*Activity:* Write out the records in full and without alteration, setting aside their pictures.

Page-level text extractions
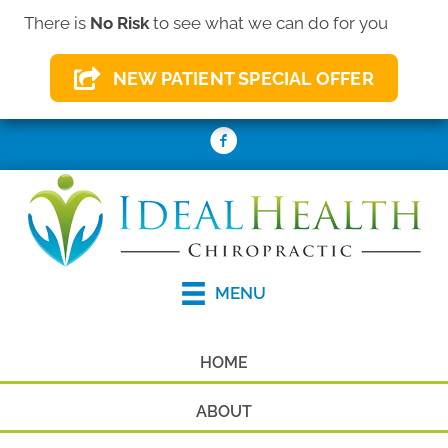
There is
No Risk
to see what we can do for you
(410) 931-2156
NEW PATIENT SPECIAL OFFER
REQUEST AN APPOINTMENT
MENU
HOME
ABOUT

*Answer section:*
There is
No Risk
to see what we can do for you
(410) 931-2156
NEW PATIENT SPECIAL OFFER
REQUEST AN APPOINTMENT
MENU
HOME
ABOUT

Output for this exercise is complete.